Once a Lost Girl…


Ruth B’s single “Lost Boy” has been moving quite fluidly across the airwaves of late,  sung in her dreamy, soulful voice, though I first heard it when a friend of mine shared a YouTube video of the song to my Facebook page, saying that it reminded them of me. I take that as quite a compliment, personally. The first half of the song goes like this:

There was a time when I was alone
Nowhere to go and no place to call home
My only friend was the man in the moon
And even sometimes he would go away, too

Then one night, as I closed my eyes
I saw a shadow flying high
He came to me with the sweetest smile
Told me he wanted to talk for a while
He said, “Peter Pan, that’s what they call me
I promise that you’ll never be lonely, ” and ever since that day

I am a lost boy from Neverland
Usually hanging out with Peter Pan
And when we’re bored we play in the woods
Always on the run from Captain Hook
“Run, run, lost boy, ” they say to me
Away from all of reality

When I was a child, the first storybook character I fell in love with (yes, I believe that I loved him with all my little-girl heart) was Peter Pan. I had a beautifully illustrated storybook, a book on tape, loved the Disney movie (was so jealous that Tiger Lily got to “kiss” Peter), watched the “Peter Pan and the Pirates” television series on Fox in the mornings before school, had my blue “Wendy” nightdress, and had the Mary Martin production of Peter Pan memorized (still sing “Once Upon a Time” and “I Won’t Grow Up”). It’s safe to say that I was a bit obsessed with Peter Pan and all the characters therein.

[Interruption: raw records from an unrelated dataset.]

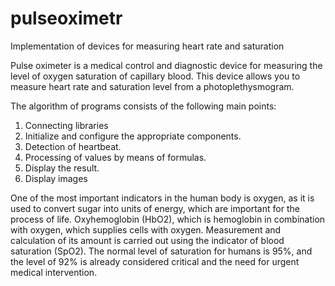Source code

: # pulseoximetr
Implementation of devices for measuring heart rate and saturation

Pulse oximeter is a medical control and diagnostic device for measuring the level of oxygen saturation of capillary blood. This device allows you to measure heart rate and saturation level from a photoplethysmogram.

The algorithm of programs consists of the following main points:
1. Connecting libraries
2. Initialize and configure the appropriate components.
3. Detection of heartbeat.
4. Processing of values by means of formulas.
5. Display the result.
6. Display images


One of the most important indicators in the human body is oxygen, as it is used to convert sugar into units of energy, which are important for the process of life. Oxyhemoglobin (HbO2), which is hemoglobin in combination with oxygen, which supplies cells with oxygen. Measurement and calculation of its amount is carried out using the indicator of blood saturation (SpO2). The normal level of saturation for humans is 95%, and the level of 92% is already considered critical and the need for urgent medical intervention.
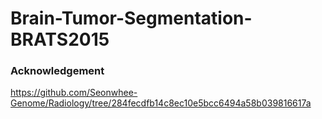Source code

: # Brain-Tumor-Segmentation-BRATS2015

### Acknowledgement
https://github.com/Seonwhee-Genome/Radiology/tree/284fecdfb14c8ec10e5bcc6494a58b039816617a
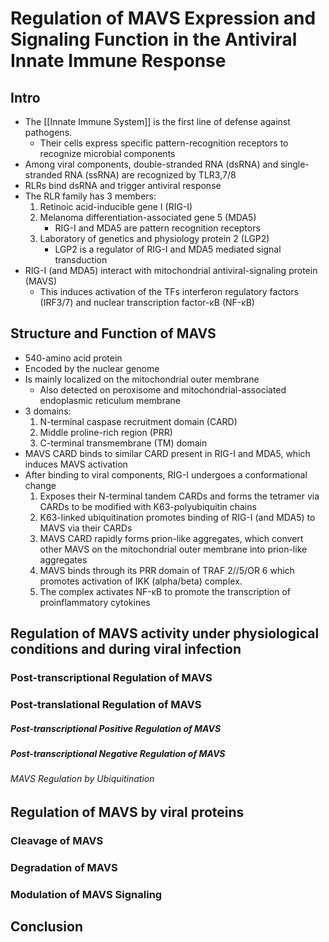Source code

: # Regulation of MAVS Expression and Signaling Function in the Antiviral Innate Immune Response

## Intro
- The [[Innate Immune System]] is the first line of defense against pathogens.
	- Their cells express specific pattern-recognition receptors to recognize microbial components
- Among viral components, double-stranded RNA (dsRNA) and single-stranded RNA (ssRNA) are recognized by TLR3,7/8
- RLRs bind dsRNA and trigger antiviral response
- The RLR family has 3 members:
	1. Retinoic acid-inducible gene I (RIG-I)
	2. Melanoma differentiation-associated gene 5 (MDA5)
		- RIG-I and MDA5 are pattern recognition receptors
	3. Laboratory of genetics and physiology protein 2 (LGP2)
		- LGP2 is a regulator of RIG-I and MDA5 mediated signal transduction
- RIG-I (and MDA5) interact with mitochondrial antiviral-signaling protein (MAVS)
	- This induces activation of the TFs interferon regulatory factors (IRF3/7) and nuclear transcription factor-κB (NF-κB)

## Structure and Function of MAVS
- 540-amino acid protein
- Encoded by the nuclear genome
- Is mainly localized on the mitochondrial outer membrane
	- Also detected on peroxisome and mitochondrial-associated endoplasmic reticulum membrane
- 3 domains:
	1. N-terminal caspase recruitment domain (CARD)
	2. Middle proline-rich region (PRR)
	3. C-terminal transmembrane (TM) domain
- MAVS CARD binds to similar CARD present in RIG-I and MDA5, which induces MAVS activation
- After binding to viral components, RIG-I undergoes a conformational change
	1. Exposes their N-terminal tandem CARDs and forms the tetramer via CARDs to be modified with K63-polyubiquitin chains 
	2. K63-linked ubiquitination promotes binding of RIG-I (and MDA5) to MAVS via their CARDs 
	3. MAVS CARD rapidly forms prion-like aggregates, which convert other MAVS on the mitochondrial outer membrane into prion-like aggregates
	4. MAVS binds through its PRR domain of TRAF 2//5/OR 6 which promotes activation of IKK (alpha/beta) complex. 
	5. The complex activates NF-κB to promote the transcription of proinflammatory cytokines
## Regulation of MAVS activity under physiological conditions and during viral infection
### Post-transcriptional Regulation of MAVS
### Post-translational Regulation of MAVS
##### Post-transcriptional Positive Regulation of MAVS
##### Post-transcriptional Negative Regulation of MAVS
###### MAVS Regulation by Ubiquitination
## Regulation of MAVS by viral proteins
### Cleavage of MAVS
### Degradation of MAVS
### Modulation of MAVS Signaling
## Conclusion

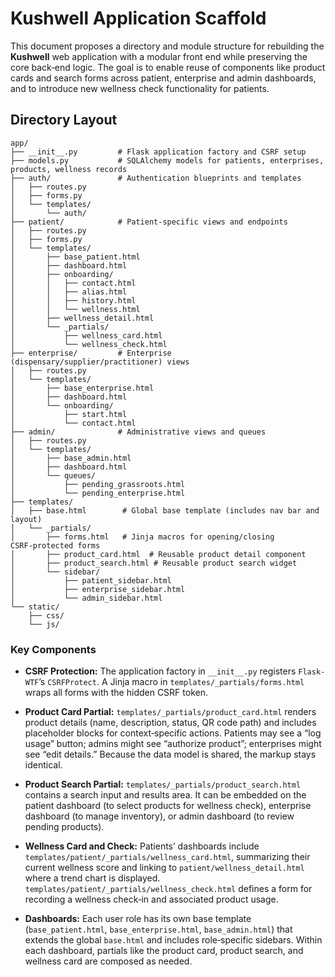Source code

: # Kushwell Application Scaffold

This document proposes a directory and module structure for rebuilding the **Kushwell** web application with a modular front end while preserving the core back‑end logic.  The goal is to enable reuse of components like product cards and search forms across patient, enterprise and admin dashboards, and to introduce new wellness check functionality for patients.

## Directory Layout

```
app/
├── __init__.py         # Flask application factory and CSRF setup
├── models.py           # SQLAlchemy models for patients, enterprises, products, wellness records
├── auth/               # Authentication blueprints and templates
│   ├── routes.py
│   ├── forms.py
│   └── templates/
│       └── auth/
├── patient/            # Patient‑specific views and endpoints
│   ├── routes.py
│   ├── forms.py
│   └── templates/
│       ├── base_patient.html
│       ├── dashboard.html
│       ├── onboarding/
│       │   ├── contact.html
│       │   ├── alias.html
│       │   ├── history.html
│       │   └── wellness.html
│       ├── wellness_detail.html
│       └── _partials/
│           ├── wellness_card.html
│           └── wellness_check.html
├── enterprise/         # Enterprise (dispensary/supplier/practitioner) views
│   ├── routes.py
│   └── templates/
│       ├── base_enterprise.html
│       ├── dashboard.html
│       └── onboarding/
│           ├── start.html
│           └── contact.html
├── admin/              # Administrative views and queues
│   ├── routes.py
│   └── templates/
│       ├── base_admin.html
│       ├── dashboard.html
│       └── queues/
│           ├── pending_grassroots.html
│           └── pending_enterprise.html
├── templates/
│   ├── base.html        # Global base template (includes nav bar and layout)
│   └── _partials/
│       ├── forms.html   # Jinja macros for opening/closing CSRF‑protected forms
│       ├── product_card.html  # Reusable product detail component
│       ├── product_search.html # Reusable product search widget
│       └── sidebar/
│           ├── patient_sidebar.html
│           ├── enterprise_sidebar.html
│           └── admin_sidebar.html
└── static/
    ├── css/
    └── js/
```

### Key Components

* **CSRF Protection:** The application factory in `__init__.py` registers `Flask-WTF`’s `CSRFProtect`.  A Jinja macro in `templates/_partials/forms.html` wraps all forms with the hidden CSRF token.

* **Product Card Partial:** `templates/_partials/product_card.html` renders product details (name, description, status, QR code path) and includes placeholder blocks for context‑specific actions.  Patients may see a “log usage” button; admins might see “authorize product”; enterprises might see “edit details.”  Because the data model is shared, the markup stays identical.

* **Product Search Partial:** `templates/_partials/product_search.html` contains a search input and results area.  It can be embedded on the patient dashboard (to select products for wellness check), enterprise dashboard (to manage inventory), or admin dashboard (to review pending products).

* **Wellness Card and Check:** Patients’ dashboards include `templates/patient/_partials/wellness_card.html`, summarizing their current wellness score and linking to `patient/wellness_detail.html` where a trend chart is displayed.  `templates/patient/_partials/wellness_check.html` defines a form for recording a wellness check‑in and associated product usage.

* **Dashboards:** Each user role has its own base template (`base_patient.html`, `base_enterprise.html`, `base_admin.html`) that extends the global `base.html` and includes role‑specific sidebars.  Within each dashboard, partials like the product card, product search, and wellness card are composed as needed.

When I was a child, I didn’t have many friends. I was small, skinny, awkward, studious, always with my nose in a book. Not many people wanted to associate with that, particularly in the first half of middle school. So I turned to my books and movies (which were mostly based on books), to the characters held within them who had ever been steadfast friends. I was a Lost Girl in truth. I could sink myself into those stories, let the characters pull me along to join them on their adventures, and live a thousand lives that I would never have in the real world. I was happy as a Lost Girl, in Never Land. I was happy with the dream of Peter (who, interestingly, has continued to grow as I have grown) coming to my window, taking my hand with that handsome, sweet grin, and flying me off to somewhere where I could be more than what I was. Where I could be a Lost Girl, not just little Melissa. Where I could talk with mermaids, fly with fairies, fight pirates, and dance with Tiger Lily.

Where I could be someone else. More than what I was.

Even now, I am still a Lost Girl. I still run off with these characters and dive into their stories, their ranks having swelled over the thirty-some years of my life. Dear friends and new, they make me happy to be a Lost Girl. In fact, there are two new books on my table, two new shedloads of characters just waiting to take me on their adventures and share with me their realities.

As a matter of fact…I think that’s a tap on my window. Excuse me.